At the Astrid Lindgren Children’s Hospital in Stockholm, we wait. The nurse is certain it is broken, but timing is bad – it’s shift change hour and the doctors are in conference. The father had traveled with a group, but he is now afraid that his little family will be left behind. It will be hard for him with two very small children, and nobody to help him watch them. He already looks like he has not slept in a week. And he is badly malnourished. While we wait, the waiting room fills with other children – a small 2 year old waddles over and starts to play with little Zain. Zain is confused, then smiles and responds. They exchange books, move furniture and show each other the little box of juice they were given.
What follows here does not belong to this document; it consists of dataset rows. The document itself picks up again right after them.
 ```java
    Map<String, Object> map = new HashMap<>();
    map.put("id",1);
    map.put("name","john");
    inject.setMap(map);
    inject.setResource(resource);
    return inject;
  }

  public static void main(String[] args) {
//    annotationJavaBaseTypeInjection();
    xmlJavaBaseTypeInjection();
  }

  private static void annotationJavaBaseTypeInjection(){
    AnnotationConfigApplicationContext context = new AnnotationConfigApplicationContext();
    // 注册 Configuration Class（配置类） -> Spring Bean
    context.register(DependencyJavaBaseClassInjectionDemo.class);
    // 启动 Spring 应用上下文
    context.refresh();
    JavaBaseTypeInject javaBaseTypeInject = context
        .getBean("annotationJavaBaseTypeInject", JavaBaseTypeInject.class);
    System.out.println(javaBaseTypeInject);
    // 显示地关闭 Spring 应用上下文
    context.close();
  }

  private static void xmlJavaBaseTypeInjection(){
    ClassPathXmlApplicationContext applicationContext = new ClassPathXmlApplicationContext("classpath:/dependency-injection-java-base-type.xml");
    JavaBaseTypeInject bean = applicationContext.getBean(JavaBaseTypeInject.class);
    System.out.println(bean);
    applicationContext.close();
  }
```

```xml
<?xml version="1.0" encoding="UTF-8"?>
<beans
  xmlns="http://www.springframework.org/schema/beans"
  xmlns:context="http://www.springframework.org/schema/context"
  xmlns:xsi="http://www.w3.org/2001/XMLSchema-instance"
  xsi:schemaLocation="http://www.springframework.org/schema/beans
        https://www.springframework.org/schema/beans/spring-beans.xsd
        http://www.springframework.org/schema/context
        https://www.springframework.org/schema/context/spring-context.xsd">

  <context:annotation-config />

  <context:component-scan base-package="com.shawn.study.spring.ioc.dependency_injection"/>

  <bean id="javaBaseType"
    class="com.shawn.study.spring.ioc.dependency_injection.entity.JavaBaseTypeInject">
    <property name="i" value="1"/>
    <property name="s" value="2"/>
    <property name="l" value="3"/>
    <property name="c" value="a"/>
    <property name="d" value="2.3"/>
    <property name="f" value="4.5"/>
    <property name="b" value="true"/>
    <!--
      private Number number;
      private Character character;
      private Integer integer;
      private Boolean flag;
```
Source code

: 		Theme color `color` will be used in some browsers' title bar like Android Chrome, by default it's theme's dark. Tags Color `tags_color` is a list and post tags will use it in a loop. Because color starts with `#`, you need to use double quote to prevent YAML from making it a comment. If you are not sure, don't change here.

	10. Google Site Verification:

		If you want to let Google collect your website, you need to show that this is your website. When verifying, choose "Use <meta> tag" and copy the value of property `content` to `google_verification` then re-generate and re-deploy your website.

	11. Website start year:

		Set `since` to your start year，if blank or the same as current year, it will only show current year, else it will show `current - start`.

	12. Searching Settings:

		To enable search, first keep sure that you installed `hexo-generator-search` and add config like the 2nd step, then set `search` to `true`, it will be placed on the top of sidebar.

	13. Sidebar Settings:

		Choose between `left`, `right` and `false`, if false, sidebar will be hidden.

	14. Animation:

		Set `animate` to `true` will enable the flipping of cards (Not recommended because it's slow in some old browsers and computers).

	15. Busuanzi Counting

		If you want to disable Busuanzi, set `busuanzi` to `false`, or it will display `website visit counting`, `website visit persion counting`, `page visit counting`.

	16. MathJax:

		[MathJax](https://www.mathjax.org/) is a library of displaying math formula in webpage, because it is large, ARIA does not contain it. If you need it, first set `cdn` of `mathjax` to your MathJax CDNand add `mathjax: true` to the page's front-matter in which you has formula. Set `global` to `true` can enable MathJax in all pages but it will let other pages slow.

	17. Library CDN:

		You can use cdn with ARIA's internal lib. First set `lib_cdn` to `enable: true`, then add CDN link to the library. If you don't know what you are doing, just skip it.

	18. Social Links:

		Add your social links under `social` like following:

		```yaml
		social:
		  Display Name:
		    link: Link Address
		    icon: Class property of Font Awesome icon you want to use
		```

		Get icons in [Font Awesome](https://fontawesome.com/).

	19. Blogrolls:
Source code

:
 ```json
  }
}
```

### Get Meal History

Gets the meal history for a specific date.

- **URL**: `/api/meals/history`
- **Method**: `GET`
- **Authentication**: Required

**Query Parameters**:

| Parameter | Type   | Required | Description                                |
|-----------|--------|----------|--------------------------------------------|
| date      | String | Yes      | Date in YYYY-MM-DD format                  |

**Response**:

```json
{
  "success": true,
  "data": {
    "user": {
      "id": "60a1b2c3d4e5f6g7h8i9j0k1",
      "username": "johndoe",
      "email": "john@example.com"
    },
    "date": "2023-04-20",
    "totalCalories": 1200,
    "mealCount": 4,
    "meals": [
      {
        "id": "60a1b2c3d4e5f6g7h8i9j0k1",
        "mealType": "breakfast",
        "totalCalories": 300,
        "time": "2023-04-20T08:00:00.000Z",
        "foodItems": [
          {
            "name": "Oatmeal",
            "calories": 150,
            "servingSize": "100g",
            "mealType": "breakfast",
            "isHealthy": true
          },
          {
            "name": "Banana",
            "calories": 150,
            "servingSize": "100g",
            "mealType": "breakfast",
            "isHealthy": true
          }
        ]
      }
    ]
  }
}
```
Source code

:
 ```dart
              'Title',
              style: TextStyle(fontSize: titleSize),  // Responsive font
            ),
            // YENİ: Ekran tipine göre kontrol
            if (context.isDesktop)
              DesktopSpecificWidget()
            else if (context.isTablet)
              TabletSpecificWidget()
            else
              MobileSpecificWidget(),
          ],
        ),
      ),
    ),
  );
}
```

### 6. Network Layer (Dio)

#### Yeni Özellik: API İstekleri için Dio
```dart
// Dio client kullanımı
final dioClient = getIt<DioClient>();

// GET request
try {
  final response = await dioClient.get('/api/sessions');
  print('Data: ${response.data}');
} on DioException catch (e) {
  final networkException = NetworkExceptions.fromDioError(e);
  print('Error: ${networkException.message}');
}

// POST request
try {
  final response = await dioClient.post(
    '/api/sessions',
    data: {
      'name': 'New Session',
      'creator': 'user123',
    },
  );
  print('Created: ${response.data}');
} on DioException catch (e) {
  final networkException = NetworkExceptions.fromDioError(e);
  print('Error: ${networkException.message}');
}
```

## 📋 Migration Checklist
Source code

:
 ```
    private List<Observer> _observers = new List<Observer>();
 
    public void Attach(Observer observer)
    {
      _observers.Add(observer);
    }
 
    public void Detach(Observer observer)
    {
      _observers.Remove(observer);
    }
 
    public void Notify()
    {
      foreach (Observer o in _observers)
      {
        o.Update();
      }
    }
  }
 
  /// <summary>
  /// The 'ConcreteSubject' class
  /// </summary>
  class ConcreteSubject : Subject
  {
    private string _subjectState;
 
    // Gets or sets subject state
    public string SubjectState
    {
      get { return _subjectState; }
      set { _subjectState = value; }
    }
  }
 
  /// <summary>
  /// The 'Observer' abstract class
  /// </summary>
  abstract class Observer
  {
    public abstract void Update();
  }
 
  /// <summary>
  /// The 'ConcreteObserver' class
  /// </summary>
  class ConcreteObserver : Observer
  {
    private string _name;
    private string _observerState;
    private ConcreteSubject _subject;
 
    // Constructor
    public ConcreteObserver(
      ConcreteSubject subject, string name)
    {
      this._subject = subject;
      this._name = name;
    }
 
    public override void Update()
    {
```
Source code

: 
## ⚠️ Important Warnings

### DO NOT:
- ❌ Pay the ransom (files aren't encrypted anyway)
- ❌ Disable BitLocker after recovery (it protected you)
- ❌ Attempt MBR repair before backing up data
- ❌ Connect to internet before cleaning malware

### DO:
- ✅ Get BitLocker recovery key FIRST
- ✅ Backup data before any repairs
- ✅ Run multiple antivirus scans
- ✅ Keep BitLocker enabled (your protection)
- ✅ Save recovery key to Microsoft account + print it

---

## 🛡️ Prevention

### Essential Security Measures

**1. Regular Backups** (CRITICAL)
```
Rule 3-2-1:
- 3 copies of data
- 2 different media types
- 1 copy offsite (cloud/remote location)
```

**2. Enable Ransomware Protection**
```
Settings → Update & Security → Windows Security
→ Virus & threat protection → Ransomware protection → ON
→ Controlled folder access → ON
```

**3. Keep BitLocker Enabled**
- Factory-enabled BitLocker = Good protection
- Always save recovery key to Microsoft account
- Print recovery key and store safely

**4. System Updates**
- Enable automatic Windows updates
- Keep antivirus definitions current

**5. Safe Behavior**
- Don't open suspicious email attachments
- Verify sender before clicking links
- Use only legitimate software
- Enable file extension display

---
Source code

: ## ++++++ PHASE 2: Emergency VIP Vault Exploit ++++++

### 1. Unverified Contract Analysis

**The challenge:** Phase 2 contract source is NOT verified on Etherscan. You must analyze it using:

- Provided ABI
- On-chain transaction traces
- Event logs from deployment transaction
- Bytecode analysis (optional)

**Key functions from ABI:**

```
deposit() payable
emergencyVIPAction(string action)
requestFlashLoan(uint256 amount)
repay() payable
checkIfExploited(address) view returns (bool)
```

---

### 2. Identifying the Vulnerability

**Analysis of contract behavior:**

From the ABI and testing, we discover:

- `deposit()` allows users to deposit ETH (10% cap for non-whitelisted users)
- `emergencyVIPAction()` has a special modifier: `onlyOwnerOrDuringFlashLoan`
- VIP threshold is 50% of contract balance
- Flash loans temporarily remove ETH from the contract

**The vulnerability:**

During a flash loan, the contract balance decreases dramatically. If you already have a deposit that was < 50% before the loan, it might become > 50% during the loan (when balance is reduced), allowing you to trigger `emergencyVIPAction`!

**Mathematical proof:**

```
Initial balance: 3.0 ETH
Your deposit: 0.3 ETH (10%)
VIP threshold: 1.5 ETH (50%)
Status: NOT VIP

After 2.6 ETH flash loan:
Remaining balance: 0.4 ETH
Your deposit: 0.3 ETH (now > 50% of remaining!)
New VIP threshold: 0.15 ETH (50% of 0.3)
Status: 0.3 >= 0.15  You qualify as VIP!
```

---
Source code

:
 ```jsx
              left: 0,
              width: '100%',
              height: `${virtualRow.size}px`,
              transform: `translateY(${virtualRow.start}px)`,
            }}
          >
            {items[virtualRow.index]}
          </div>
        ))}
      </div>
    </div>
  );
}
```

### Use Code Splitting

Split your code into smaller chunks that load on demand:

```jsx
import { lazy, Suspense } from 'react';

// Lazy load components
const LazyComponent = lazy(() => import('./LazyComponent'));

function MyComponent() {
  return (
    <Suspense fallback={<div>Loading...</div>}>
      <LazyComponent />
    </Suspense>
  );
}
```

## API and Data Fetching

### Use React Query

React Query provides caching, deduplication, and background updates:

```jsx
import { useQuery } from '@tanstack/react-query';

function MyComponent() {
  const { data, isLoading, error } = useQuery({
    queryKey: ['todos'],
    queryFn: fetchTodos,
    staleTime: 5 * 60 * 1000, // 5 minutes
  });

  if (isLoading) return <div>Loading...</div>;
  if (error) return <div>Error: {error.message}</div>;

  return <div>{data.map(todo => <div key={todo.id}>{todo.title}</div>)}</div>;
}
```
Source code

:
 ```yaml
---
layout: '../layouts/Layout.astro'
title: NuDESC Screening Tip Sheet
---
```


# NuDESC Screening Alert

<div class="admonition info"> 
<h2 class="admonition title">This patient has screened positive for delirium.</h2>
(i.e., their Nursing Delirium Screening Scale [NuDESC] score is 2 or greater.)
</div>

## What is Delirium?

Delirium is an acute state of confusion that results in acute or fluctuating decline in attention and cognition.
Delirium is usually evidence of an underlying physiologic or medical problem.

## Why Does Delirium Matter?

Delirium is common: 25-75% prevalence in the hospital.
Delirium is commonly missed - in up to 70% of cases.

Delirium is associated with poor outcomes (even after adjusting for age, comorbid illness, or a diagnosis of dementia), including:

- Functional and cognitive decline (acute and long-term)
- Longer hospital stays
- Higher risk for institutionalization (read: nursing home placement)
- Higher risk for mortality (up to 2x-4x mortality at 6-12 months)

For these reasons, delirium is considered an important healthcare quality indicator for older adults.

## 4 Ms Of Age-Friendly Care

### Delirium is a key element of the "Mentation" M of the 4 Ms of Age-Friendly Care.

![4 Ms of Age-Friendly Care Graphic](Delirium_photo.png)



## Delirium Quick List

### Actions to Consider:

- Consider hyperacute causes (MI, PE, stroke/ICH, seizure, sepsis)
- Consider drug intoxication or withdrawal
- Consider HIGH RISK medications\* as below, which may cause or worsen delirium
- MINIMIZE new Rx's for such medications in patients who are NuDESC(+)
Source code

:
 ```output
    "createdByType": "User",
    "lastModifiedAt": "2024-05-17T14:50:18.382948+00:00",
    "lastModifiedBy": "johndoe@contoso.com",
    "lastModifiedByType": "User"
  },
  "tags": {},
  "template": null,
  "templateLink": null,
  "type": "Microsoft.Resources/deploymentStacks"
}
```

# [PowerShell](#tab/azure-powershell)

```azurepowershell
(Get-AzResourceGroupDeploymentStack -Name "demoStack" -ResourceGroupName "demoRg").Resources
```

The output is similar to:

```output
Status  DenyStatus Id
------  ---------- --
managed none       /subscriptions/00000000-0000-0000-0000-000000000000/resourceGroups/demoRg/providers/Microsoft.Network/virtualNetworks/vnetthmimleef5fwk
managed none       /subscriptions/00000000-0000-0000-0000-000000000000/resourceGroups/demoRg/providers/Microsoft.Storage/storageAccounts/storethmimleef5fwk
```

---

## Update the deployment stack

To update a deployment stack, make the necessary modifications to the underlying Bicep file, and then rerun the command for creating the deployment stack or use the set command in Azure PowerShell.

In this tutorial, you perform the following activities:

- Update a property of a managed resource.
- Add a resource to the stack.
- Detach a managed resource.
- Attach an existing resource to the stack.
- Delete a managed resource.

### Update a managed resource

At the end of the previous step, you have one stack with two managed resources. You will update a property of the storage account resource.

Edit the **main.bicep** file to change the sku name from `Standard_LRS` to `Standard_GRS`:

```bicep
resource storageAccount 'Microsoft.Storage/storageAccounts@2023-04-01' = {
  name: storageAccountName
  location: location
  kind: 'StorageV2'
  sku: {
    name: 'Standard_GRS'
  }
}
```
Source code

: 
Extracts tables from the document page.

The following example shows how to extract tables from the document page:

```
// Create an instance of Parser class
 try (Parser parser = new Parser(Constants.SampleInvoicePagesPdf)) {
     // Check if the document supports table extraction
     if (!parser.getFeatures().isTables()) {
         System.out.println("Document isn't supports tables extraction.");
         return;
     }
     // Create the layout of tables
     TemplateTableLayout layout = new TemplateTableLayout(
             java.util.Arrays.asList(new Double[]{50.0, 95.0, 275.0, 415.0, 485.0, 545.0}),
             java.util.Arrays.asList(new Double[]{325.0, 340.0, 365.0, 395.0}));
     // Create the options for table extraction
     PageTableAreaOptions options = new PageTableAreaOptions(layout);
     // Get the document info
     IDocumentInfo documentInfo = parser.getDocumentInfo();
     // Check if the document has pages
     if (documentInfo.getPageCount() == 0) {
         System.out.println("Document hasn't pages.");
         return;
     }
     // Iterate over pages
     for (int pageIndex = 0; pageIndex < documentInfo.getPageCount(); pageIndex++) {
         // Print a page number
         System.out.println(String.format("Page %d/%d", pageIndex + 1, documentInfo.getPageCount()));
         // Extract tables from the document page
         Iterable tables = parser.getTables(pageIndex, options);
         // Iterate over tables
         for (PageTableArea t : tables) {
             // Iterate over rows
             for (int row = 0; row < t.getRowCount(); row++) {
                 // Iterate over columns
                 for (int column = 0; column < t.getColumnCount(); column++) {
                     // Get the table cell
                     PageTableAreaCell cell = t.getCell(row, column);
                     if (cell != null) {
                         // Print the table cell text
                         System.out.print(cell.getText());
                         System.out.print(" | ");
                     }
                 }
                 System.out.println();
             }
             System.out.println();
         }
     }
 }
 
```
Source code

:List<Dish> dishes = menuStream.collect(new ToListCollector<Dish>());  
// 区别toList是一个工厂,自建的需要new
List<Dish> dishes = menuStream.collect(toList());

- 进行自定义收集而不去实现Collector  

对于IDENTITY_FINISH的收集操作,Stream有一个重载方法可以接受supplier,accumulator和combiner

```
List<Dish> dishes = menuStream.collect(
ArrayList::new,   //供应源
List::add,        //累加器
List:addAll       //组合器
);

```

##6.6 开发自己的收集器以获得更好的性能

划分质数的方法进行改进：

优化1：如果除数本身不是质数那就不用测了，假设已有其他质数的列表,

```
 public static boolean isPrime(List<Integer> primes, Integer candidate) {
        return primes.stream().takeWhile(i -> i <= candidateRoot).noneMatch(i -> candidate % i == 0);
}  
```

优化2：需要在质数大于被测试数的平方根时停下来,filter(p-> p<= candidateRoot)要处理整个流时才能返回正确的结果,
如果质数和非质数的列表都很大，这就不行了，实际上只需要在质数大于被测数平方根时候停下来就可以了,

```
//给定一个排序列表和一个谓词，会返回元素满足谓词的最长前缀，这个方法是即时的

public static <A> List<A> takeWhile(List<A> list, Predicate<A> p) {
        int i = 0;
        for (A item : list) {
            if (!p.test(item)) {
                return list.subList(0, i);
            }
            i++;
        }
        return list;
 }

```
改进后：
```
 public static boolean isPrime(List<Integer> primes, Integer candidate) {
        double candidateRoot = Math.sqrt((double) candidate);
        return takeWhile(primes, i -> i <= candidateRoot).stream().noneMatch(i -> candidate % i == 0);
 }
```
Look what I have – I have one too.

The transport coordinator calls me from the station – the other group will leave on the train at 5 pm without Zain, Rawan and their father. They finally secured tickets and they have to look out for themselves. But I feel safe – this is Sweden. The father will not have to stand guard tonight over his few posessions and his little children with no mother. The volunteers at the Red Cross shelter will make sure he gets a good night’s sleep.

Before I hand them back to the Red Cross, I buy pacifiers for each of the children. They only had one each, and each time they dropped it the father had panicked. The little girl – Rawan – chooses two pretty little pink ones, and proudly shows them to all the Red Cross volunteers. As I leave, Zain has fallen asleep on his father’s shoulder wrapped in my jacket. I leave it. I ask the interpreter to say these words to him for good bye: “Thank you – it was an honour for me to be allowed to help you today.” The father nods, he holds my hand, but his grip is weak. He has no response. His too tired to form any words. And he is alone.